--- TEXT SHOWN Enclosed Below ---
On September 9, Monique Carrillo, a 44-year-old lifelong Minneapolis resident, took part in a vigil held on the sprawling, immaculate lawn of local landlord and Apartment Shop LLC owner, Stephen Frenz. Tenants carried signs and shared stories about how their lives had been negatively affected by renting from the Apartment Shop.
“He turned his sprinklers on us,” Carrillo, who now refers to herself as an Apartment Shop “survivor” after moving out of one of Frenz’s dozens of rental properties in April, told Rewire about the protest. “He doesn’t understand … the type of stuff we deal with [when] living in his apartments. We’re not leaving because of sprinklers. We’ve had to live like this,” Carrillo said.
To illustrate her point, Carrillo shared a story from the year she spent in an Apartment Shop building in Minneapolis’ Corcoran neighborhood. “One day I was laying in bed and heard water running, but I was the only one home. I went into the kitchen and water was backing up into the sink and [falling] out onto the floor. There was so much water that I had to use blankets to clean it up—I couldn’t just use towels.”
--- End of Enclosed TEXT SHOWN ---
TASK INSTRUCTIONS = Repeat the passage from the report on the tenant vigil word for word, starting at "On September 9, Monique" and stopping after "the Apartment Shop.".
--- RECORDED DATA Enclosed Below ---
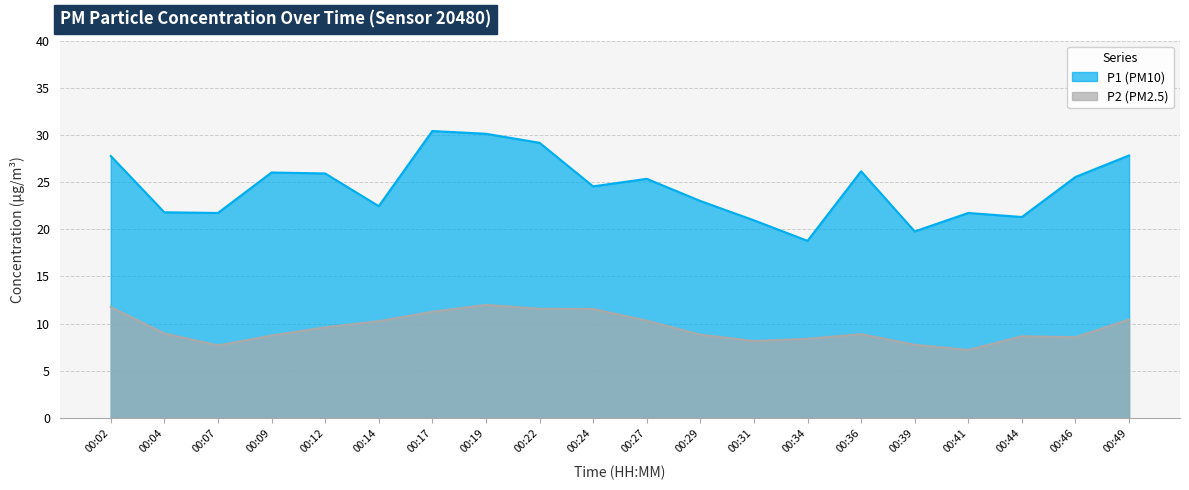

What is the difference between the maximum and minimum values in the P1 series?

11.7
--- End of Enclosed RECORDED DATA ---
RESULT =
On September 9, Monique Carrillo, a 44-year-old lifelong Minneapolis resident, took part in a vigil held on the sprawling, immaculate lawn of local landlord and Apartment Shop LLC owner, Stephen Frenz. Tenants carried signs and shared stories about how their lives had been negatively affected by renting from the Apartment Shop.